Science's most famous picture, Joseph Wright's "An Experiment on a Bird in the Air Pump," contains the accurate representation of a skin rash that is indicative of a disease recognized more than a century later, according to a new study of the iconic painting.
Depicting an 18th century scientific demonstration of the properties of the vacuum, the 1768 painting may also feature the first ever picture of dermatomyositis. This is a rare inflammatory disease of the muscle, skin and blood vessels that was clinical described in the last decades of the 19th century.
The painting, currently on a National Gallery loan to Tate Britain, is widely recognized as an artistic milestone that reflects the Enlightenment era where modern society's exposure to science had been initiated. It portrays a wizard-Iike scientist, surrounded by spectators, pumping air out of flask containing a poor cockatoo.
The candlelit scene shows the moment when the bird will either die or be allowed to revive by the demonstrator, who looks straight out of the picture and doesn’t appear to be emotionally connected to the dying bird.
“Additionally two young lovers fail to notice the experiment due to their intoxication with each other, whilst a father consoles his two horrified children who cannot bear to experience the death of the bird despite the scientific lesson,” Hutan Ashrafian, a surgeon at Imperial College London, wrote in the journal Clinical Rheumatology.
But aside from containing a prominent metaphor of the role of scientists and the different attitudes around scientific facts, Wright's masterpiece may now be celebrated for its representation of real-life pathology.
“When we look at the painting with much higher detail, it is clear the father character has a skin rash that is consistent with the disease of dermatomyositis,” Ashrafian told Discovery News. “The dermatopathology on the hand is most characteristic of Gottron’s papules, which is indicative of dermatomyositis."
This diagnosis is also consistent with the rash on the subjects other hand and face.
Such red bumps overlying the knuckles of the fingers were first described by German dermatologist Heinrich Adolf Gottron in 1931, some 163 years after Wright's depiction in "The Air Pump."
Dermatomyositis is a systemic inflammatory neuromuscular disorder that was first described a bit earlier, in 1891, by Heinrich Unverricht.
“The depiction of the disease is so clear and accurate in the painting that it must have reflected the actual existence of an underlying disease in the portrayed father character,” Ashrafian said.
The finding remarks Wright's skill in painting exactly what he saw, but also adds a powerful metaphor.

■ DATA RECORDS

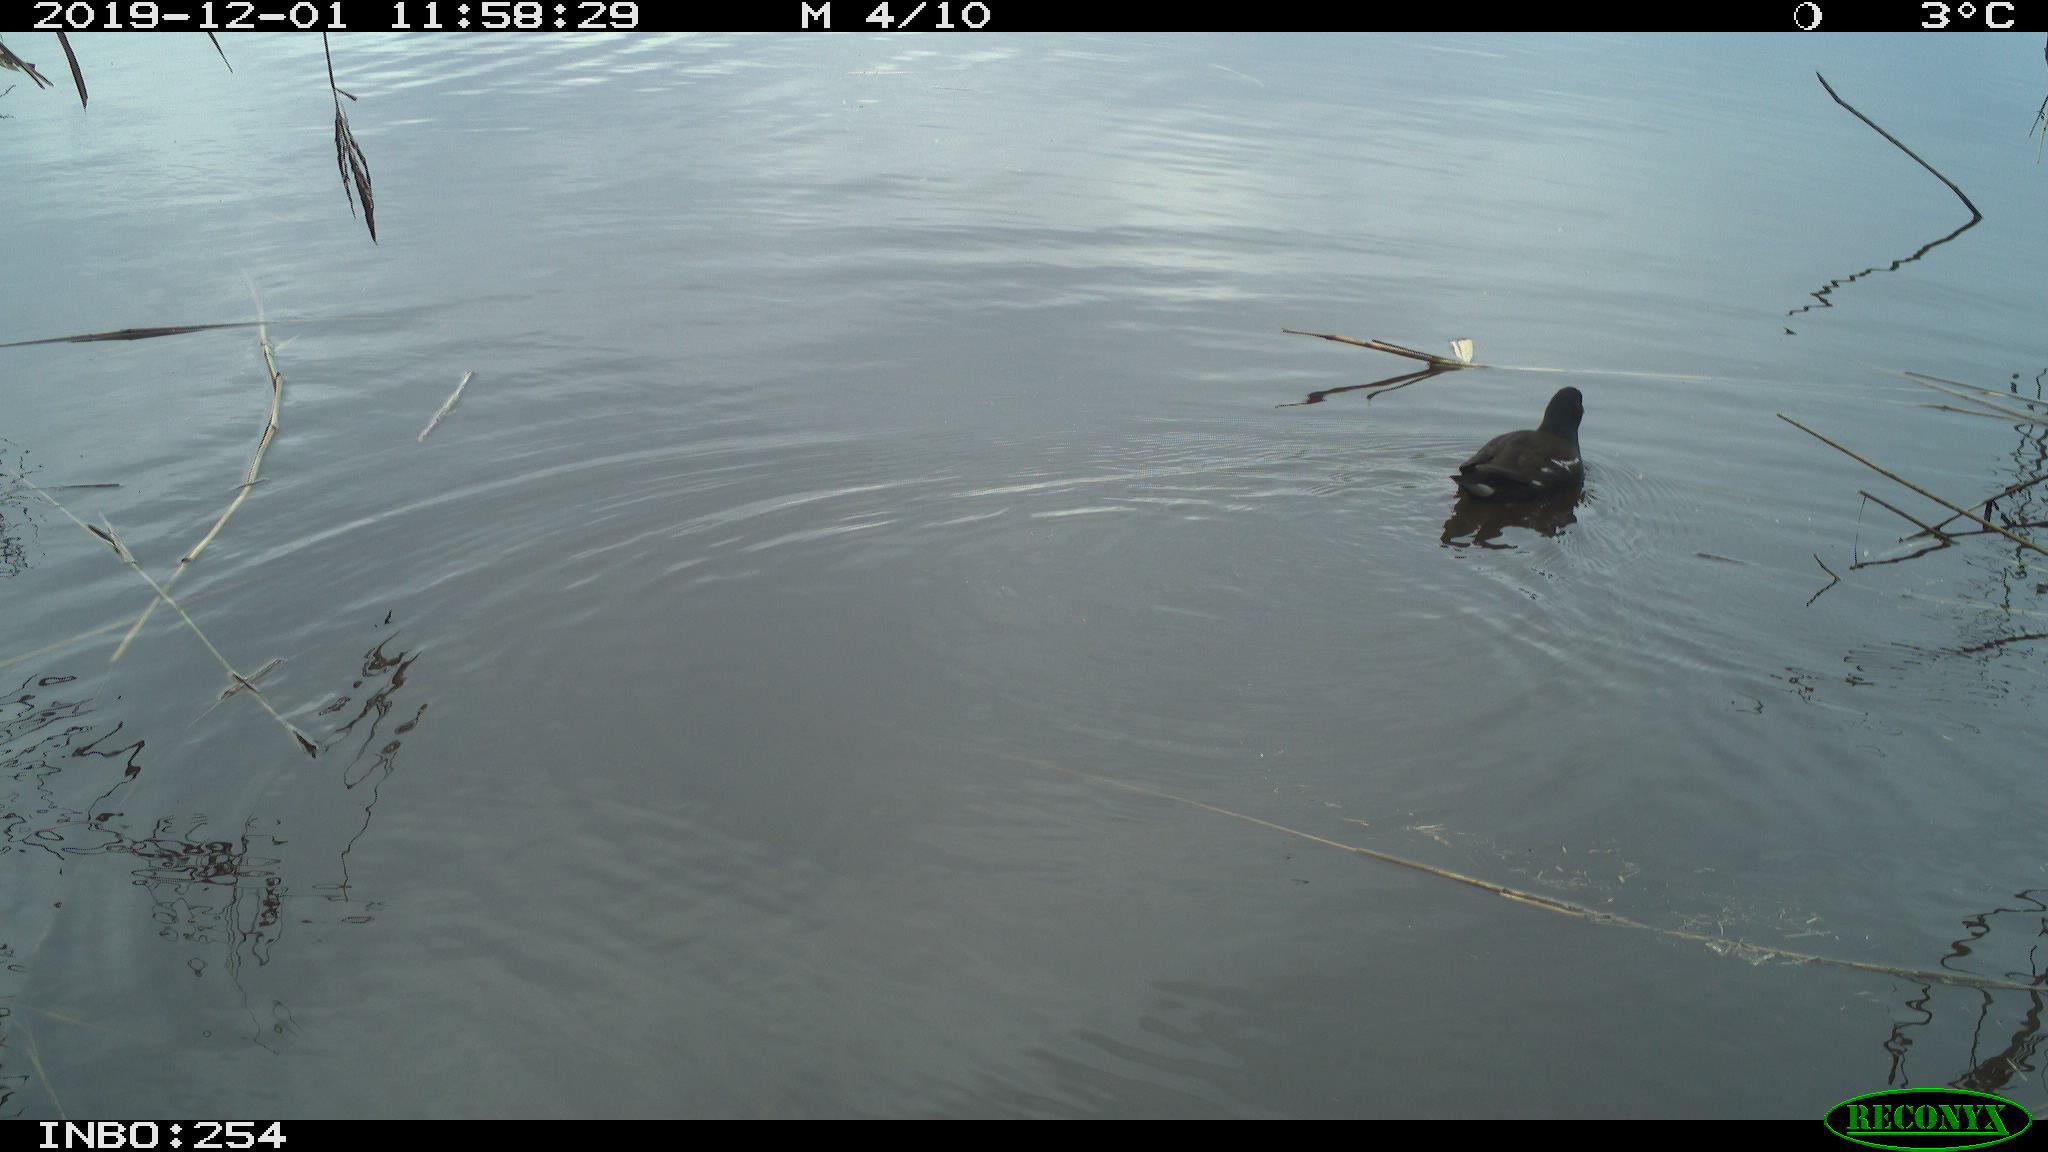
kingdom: Animalia
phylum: Chordata
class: Aves
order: Gruiformes
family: Rallidae
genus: Gallinula
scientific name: Gallinula chloropus
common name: Common moorhen
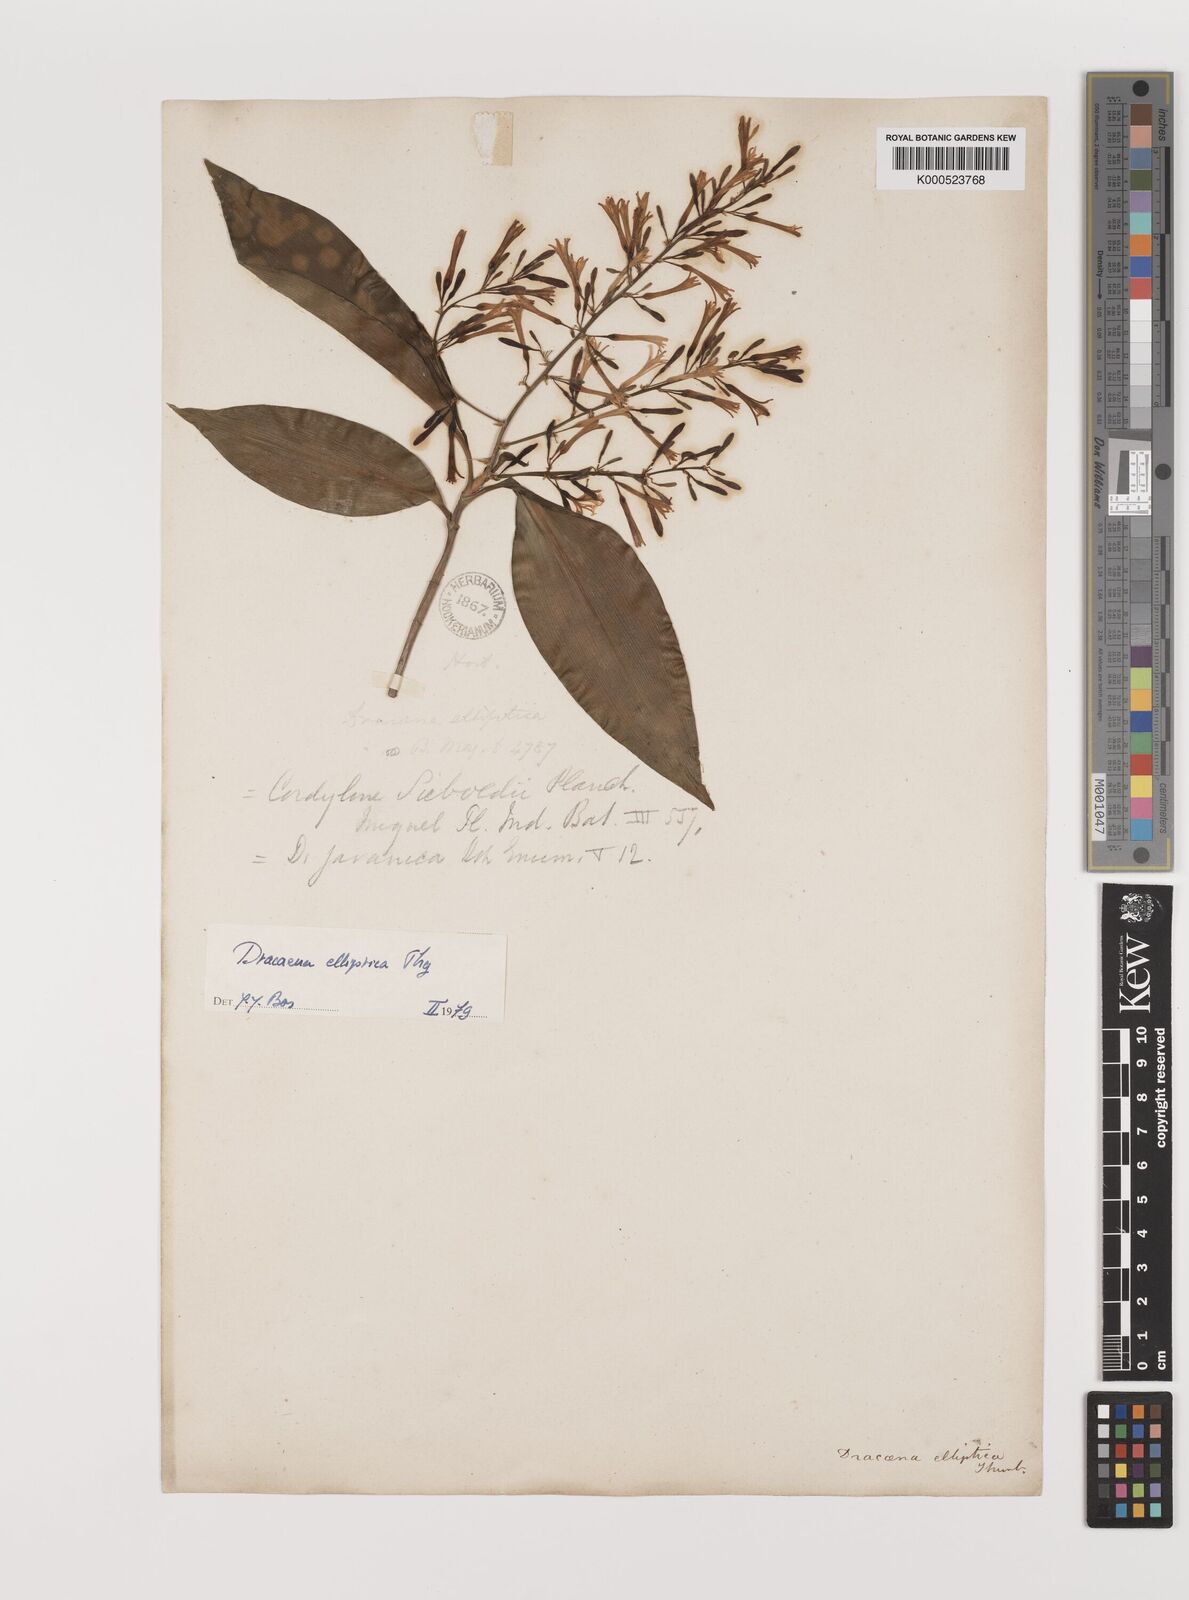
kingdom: Plantae
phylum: Tracheophyta
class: Liliopsida
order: Asparagales
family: Asparagaceae
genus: Dracaena
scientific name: Dracaena elliptica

■ INSTRUCTIONS
1. Answer these questions from the article on the air pump painting, giving each answer on its own line with the matching letter:
(a) In what year was the painting made?
(b) Who first described the red bumps over the finger knuckles known as Gottron's papules, and in what year?
(c) At what institution does the surgeon Hutan Ashrafian work?
2. Please summarize the article on the air pump painting in two sentences.
3. From the article on the air pump painting, print the part that opens with the words containing "But aside from" and closes with "of real-life pathology.".

■ SOLVED PROBLEMS
1.
(a) 1768
(b) German dermatologist Heinrich Adolf Gottron, in 1931
(c) Imperial College London

2. A new study by Imperial College London surgeon Hutan Ashrafian finds that Joseph Wright's 1768 painting "An Experiment on a Bird in the Air Pump" accurately shows a skin rash on the father character that is consistent with dermatomyositis, a disease first described in 1891. The rash on his hand is characteristic of Gottron's papules, which were not described until 1931, and Ashrafian says the depiction is so clear that it must reflect a real underlying disease.

3.
But aside from containing a prominent metaphor of the role of scientists and the different attitudes around scientific facts, Wright's masterpiece may now be celebrated for its representation of real-life pathology.